Why do I start with linear regression? Because it can be easily generalize to a neural network or arbitrary complexity! Enjoy.

In [17]:
class NonLinearModel(tf.keras.Model):
  def __init__(self):
    super(NonLinearModel, self).__init__()
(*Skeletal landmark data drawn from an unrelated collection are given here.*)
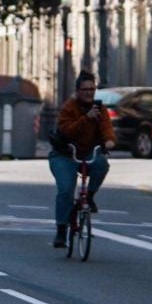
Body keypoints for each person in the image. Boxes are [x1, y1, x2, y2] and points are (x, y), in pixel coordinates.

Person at [48, 71, 113, 249]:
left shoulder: (100, 109)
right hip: (65, 154)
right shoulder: (69, 108)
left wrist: (109, 141)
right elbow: (66, 131)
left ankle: (90, 196)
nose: (89, 93)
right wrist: (86, 119)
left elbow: (107, 128)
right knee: (66, 190)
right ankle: (61, 230)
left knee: (102, 164)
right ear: (78, 91)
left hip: (87, 153)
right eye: (85, 89)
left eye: (92, 89)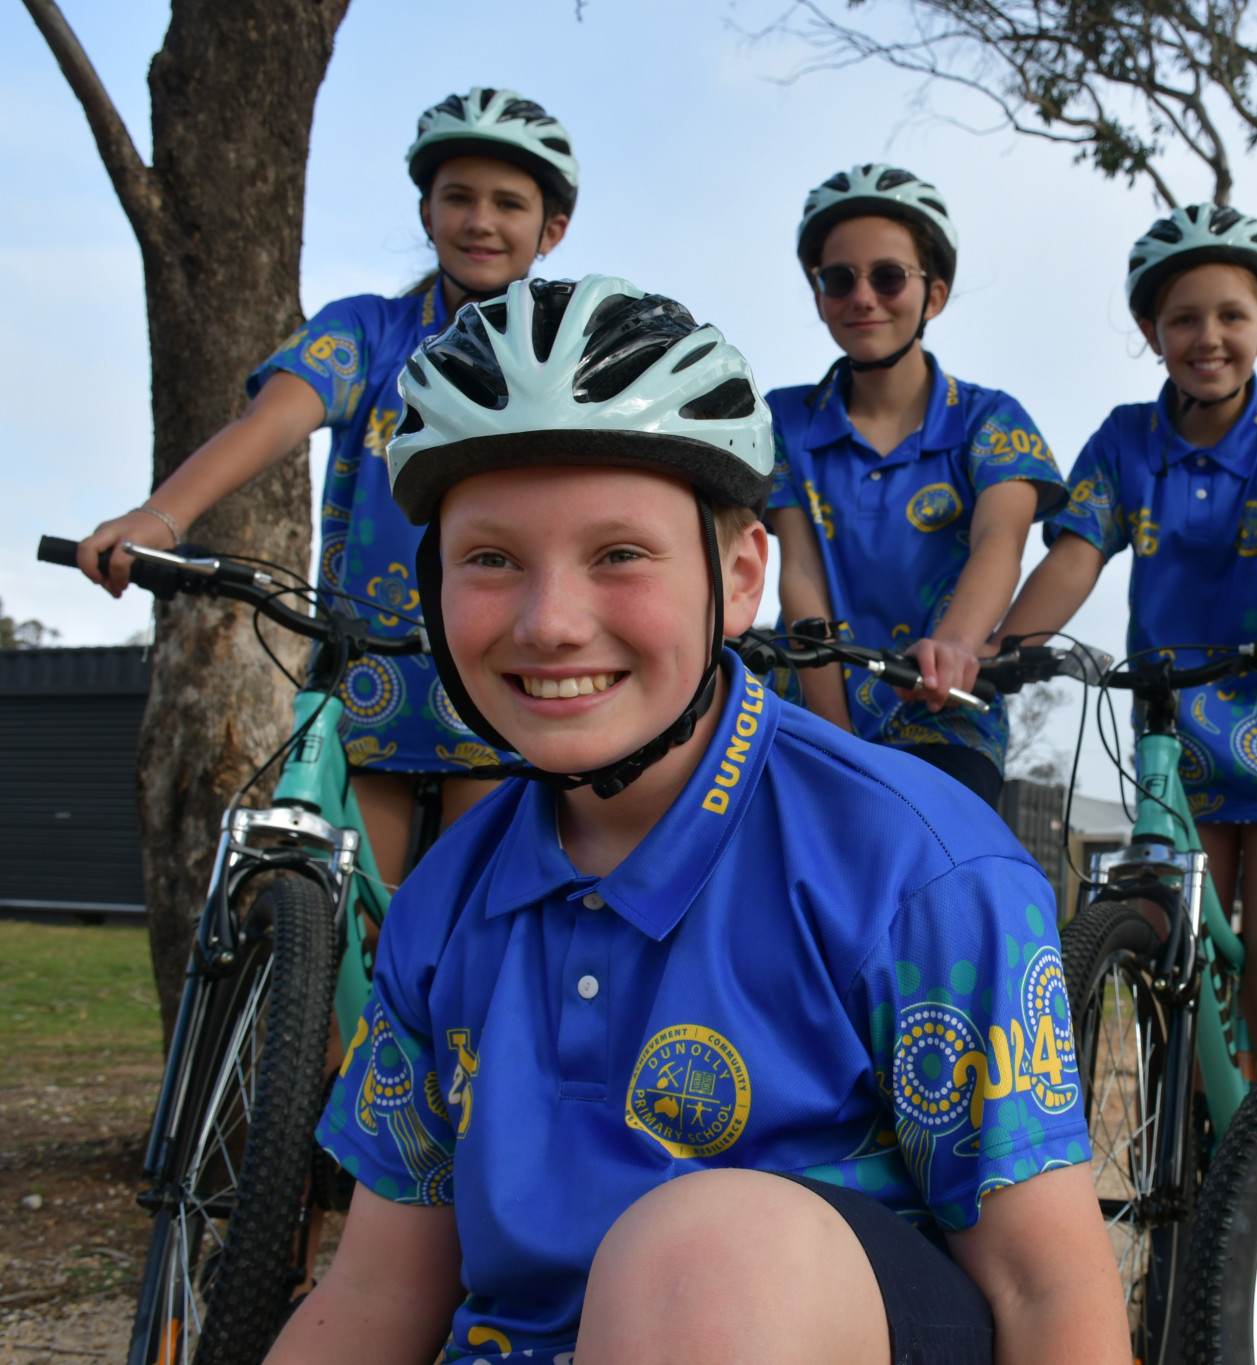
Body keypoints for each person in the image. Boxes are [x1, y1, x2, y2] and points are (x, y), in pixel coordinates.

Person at [263, 275, 1127, 1365]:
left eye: (618, 555)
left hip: (792, 1316)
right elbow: (376, 1294)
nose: (550, 623)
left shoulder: (915, 866)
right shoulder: (443, 900)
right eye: (489, 560)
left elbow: (1049, 1297)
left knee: (702, 1257)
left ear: (738, 577)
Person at [995, 203, 1257, 1365]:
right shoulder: (1125, 441)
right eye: (1183, 318)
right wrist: (1002, 652)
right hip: (1175, 727)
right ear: (1148, 330)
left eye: (1230, 315)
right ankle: (1186, 1231)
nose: (1207, 336)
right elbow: (1071, 556)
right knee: (1176, 978)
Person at [76, 86, 581, 883]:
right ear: (426, 213)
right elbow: (267, 425)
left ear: (551, 229)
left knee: (470, 929)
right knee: (337, 914)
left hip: (500, 669)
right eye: (458, 197)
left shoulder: (560, 353)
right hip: (367, 674)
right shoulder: (364, 331)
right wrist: (159, 516)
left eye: (508, 203)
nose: (480, 220)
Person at [765, 164, 1065, 809]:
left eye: (889, 276)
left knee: (941, 880)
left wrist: (955, 648)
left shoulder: (991, 418)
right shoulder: (782, 419)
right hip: (816, 707)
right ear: (818, 294)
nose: (862, 297)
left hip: (944, 706)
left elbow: (998, 541)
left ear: (934, 295)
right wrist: (833, 734)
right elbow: (801, 572)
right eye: (838, 279)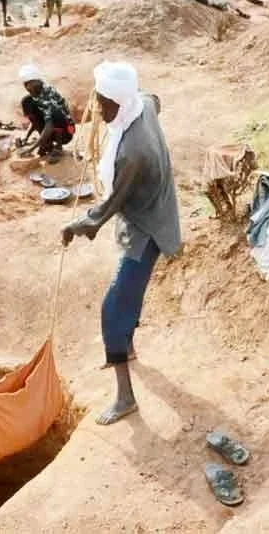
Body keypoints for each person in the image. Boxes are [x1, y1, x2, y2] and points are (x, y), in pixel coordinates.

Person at [61, 61, 181, 426]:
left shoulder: (133, 152)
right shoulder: (142, 104)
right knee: (130, 292)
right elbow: (155, 100)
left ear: (120, 101)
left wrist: (81, 224)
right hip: (156, 211)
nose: (99, 110)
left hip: (147, 229)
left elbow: (112, 204)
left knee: (113, 308)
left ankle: (125, 397)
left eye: (104, 104)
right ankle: (126, 346)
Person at [17, 64, 74, 157]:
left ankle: (58, 147)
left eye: (28, 84)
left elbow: (49, 126)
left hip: (67, 131)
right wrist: (26, 137)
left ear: (36, 81)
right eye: (25, 84)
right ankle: (47, 143)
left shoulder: (48, 93)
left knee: (55, 113)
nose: (27, 88)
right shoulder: (36, 92)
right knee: (26, 101)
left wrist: (31, 149)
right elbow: (35, 120)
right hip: (52, 127)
    self.mylayer1 = LinearLayer(10)
    self.mylayer2 = LinearLayer(5)
    self.mylayer3 = LinearLayer(1)
  
  def call(self, x):
    x = self.mylayer1(x)
    x = tf.nn.relu(x)
    x = self.mylayer2(x)
    x = tf.nn.relu(x)
    x = self.mylayer3(x)
    return tf.nn.relu(x)
In [18]:
# generate quadratic data (X,y)
true_W = 3.0
true_b = 2.0
n = 1000
X  = tf.random.normal(shape=(n,1))
noise   = tf.random.normal(shape=(n,1))
y = X**2 * true_W + true_b + noise
In [20]:
model = NonLinearModel()
train(model, X, y, mini_batch_size=32, num_epochs=21, learning_rate=0.01, verbose=1)
Epoch 0 - Cost: 11.50
--------------------------------------
Epoch 10 - Cost: 1.13
--------------------------------------
Epoch 20 - Cost: 1.08
--------------------------------------